#### [Task goal]
Print all of the material below line for line without changing anything, but leave out the pictures.

[Extracted records]
------------------------

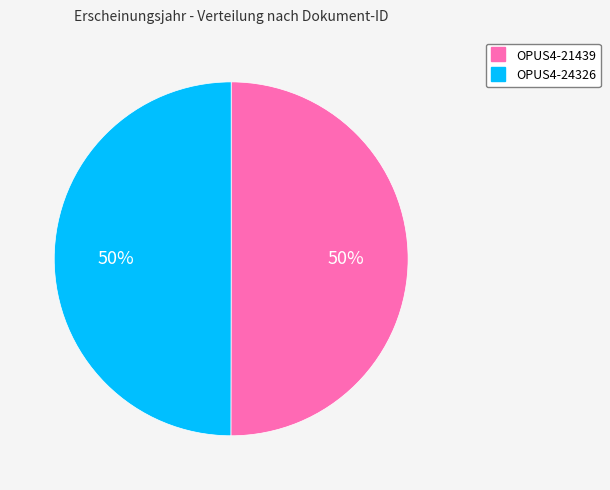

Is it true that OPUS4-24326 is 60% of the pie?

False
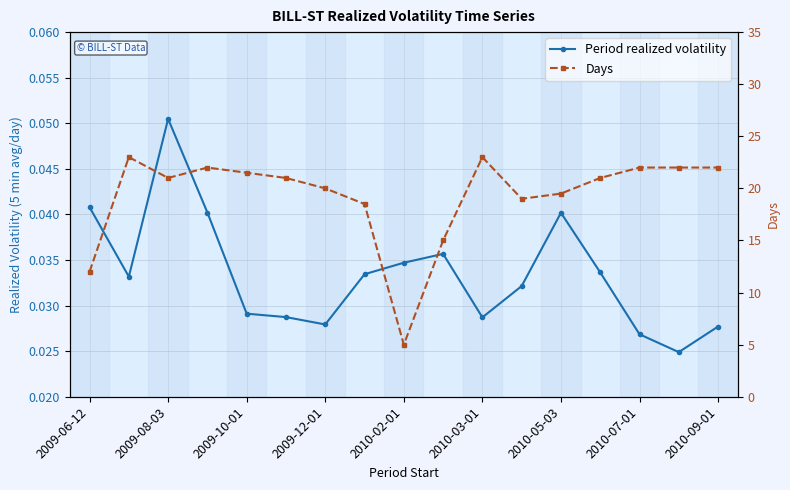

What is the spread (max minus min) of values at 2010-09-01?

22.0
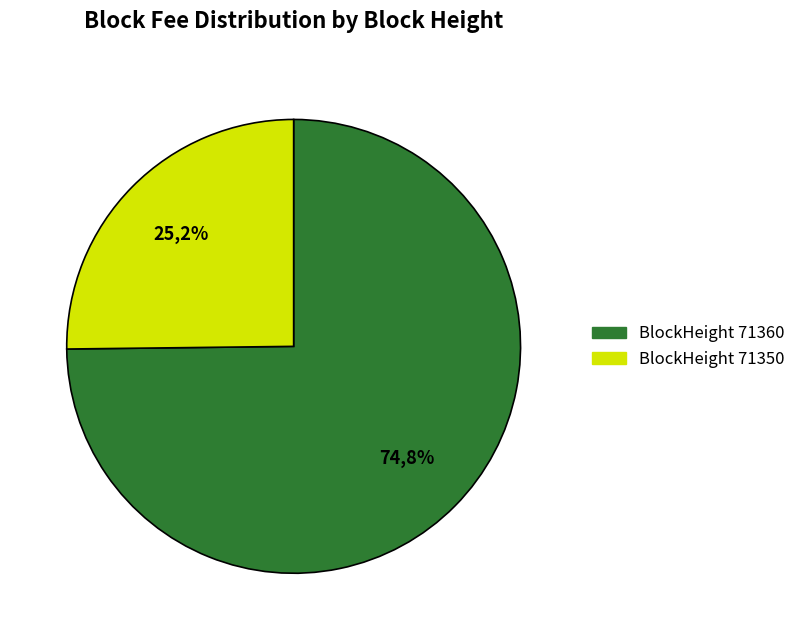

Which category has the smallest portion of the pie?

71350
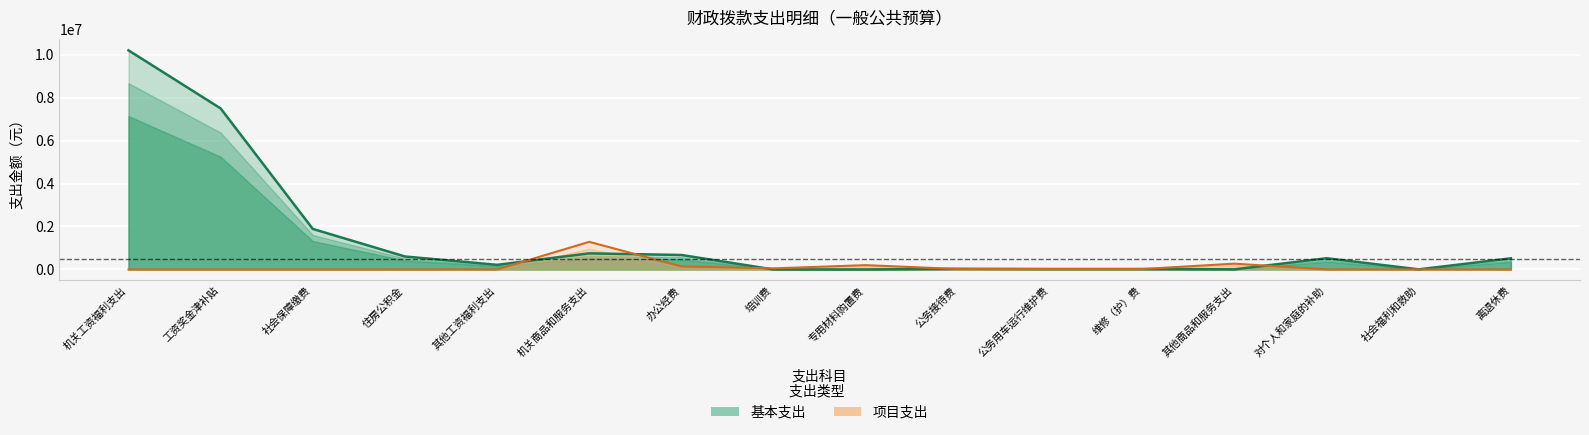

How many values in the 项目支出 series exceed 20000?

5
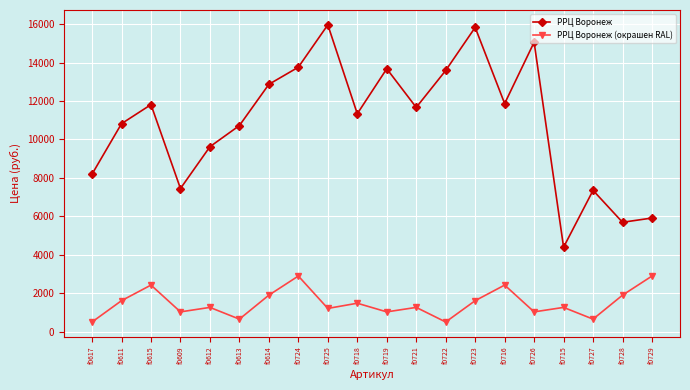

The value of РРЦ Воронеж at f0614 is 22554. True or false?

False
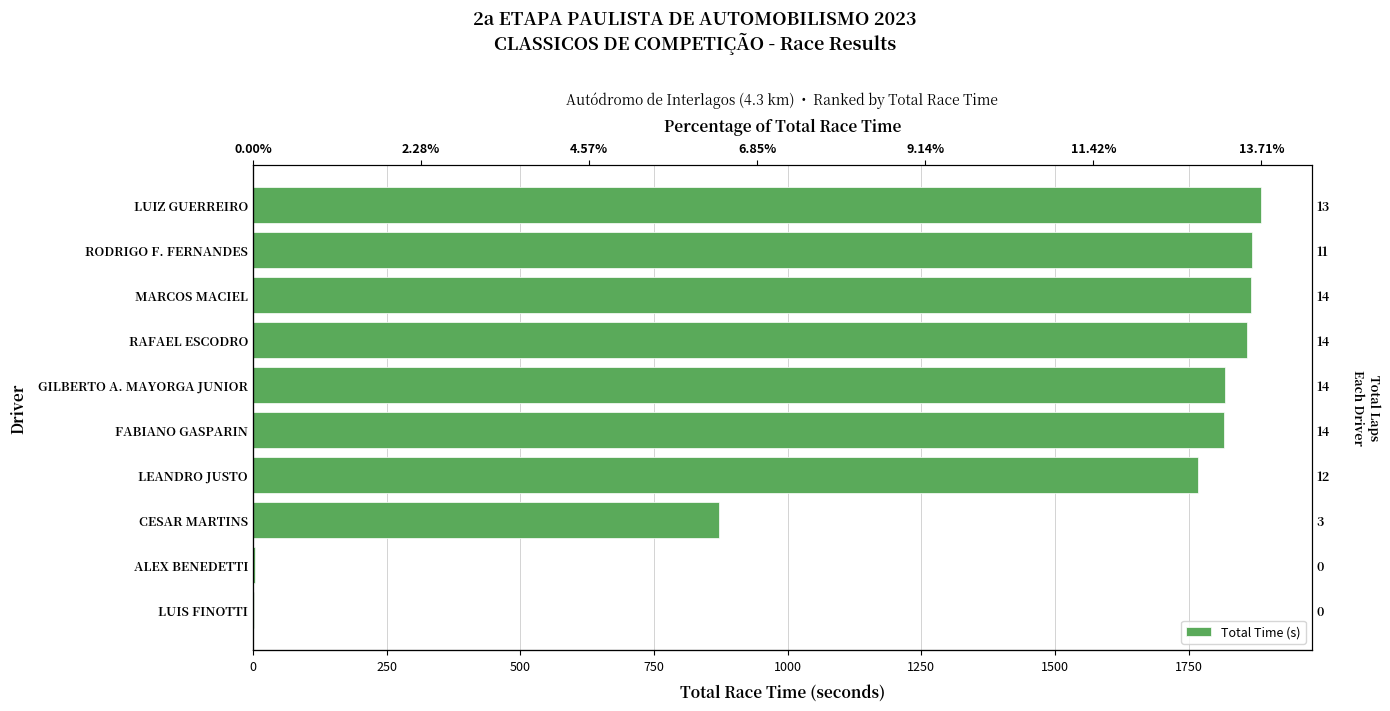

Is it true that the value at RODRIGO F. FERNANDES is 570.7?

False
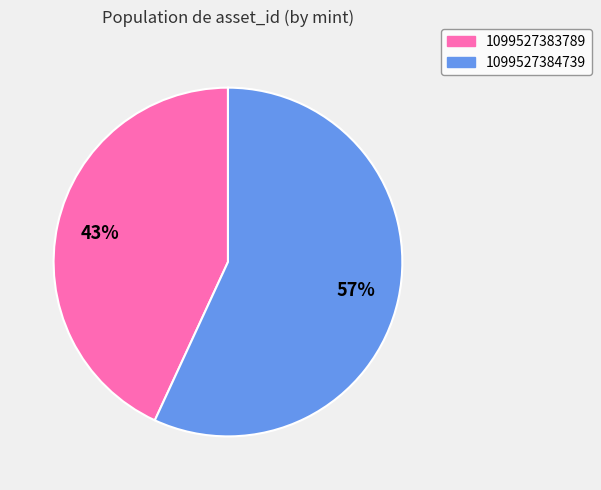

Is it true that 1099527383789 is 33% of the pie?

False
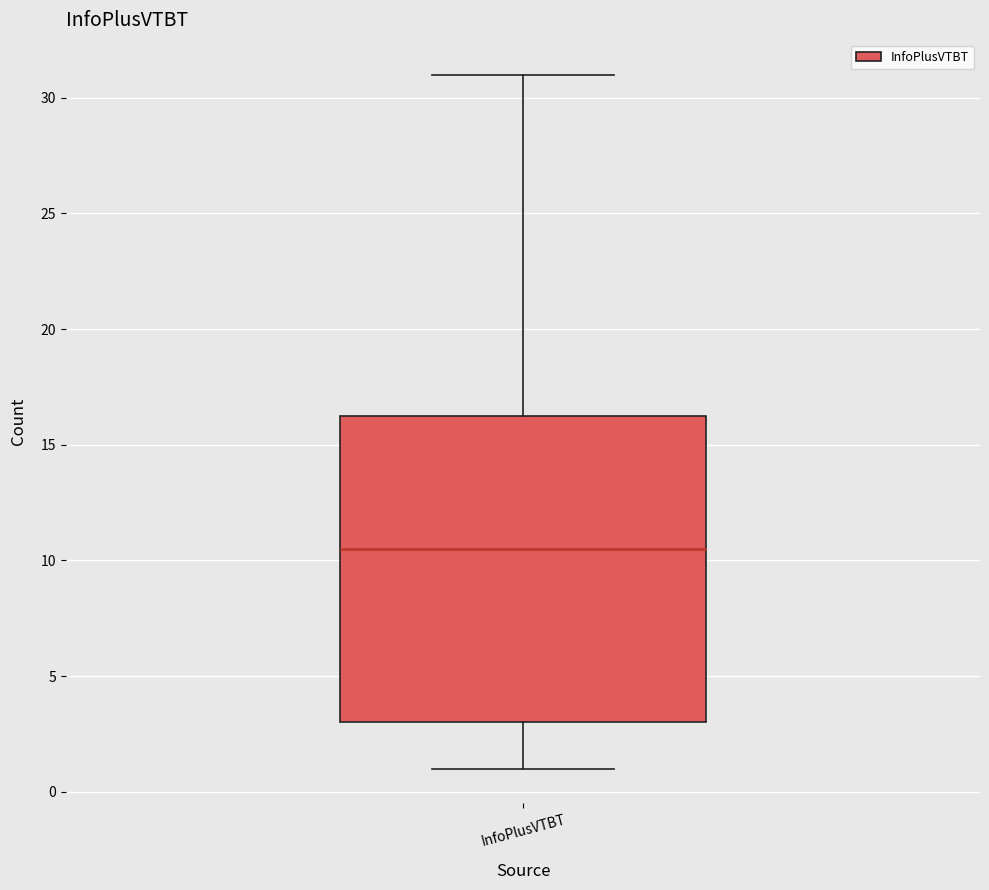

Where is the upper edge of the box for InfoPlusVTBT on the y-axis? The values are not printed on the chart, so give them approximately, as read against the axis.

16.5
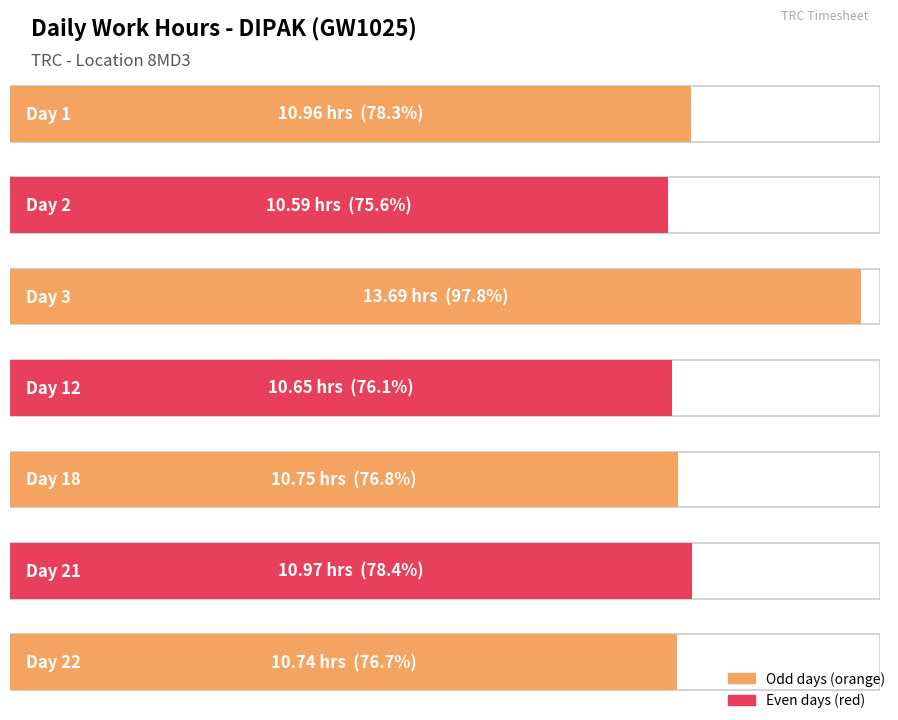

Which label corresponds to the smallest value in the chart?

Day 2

------------------------

#### [Result of this exercise]
Is it true that OPUS4-24326 is 60% of the pie?

False

What is the spread (max minus min) of values at 2010-09-01?

22.0

Which category has the smallest portion of the pie?

71350

How many values in the 项目支出 series exceed 20000?

5

The value of РРЦ Воронеж at f0614 is 22554. True or false?

False

Is it true that the value at RODRIGO F. FERNANDES is 570.7?

False

Is it true that 1099527383789 is 33% of the pie?

False

Where is the upper edge of the box for InfoPlusVTBT on the y-axis? The values are not printed on the chart, so give them approximately, as read against the axis.

16.5

Which label corresponds to the smallest value in the chart?

Day 2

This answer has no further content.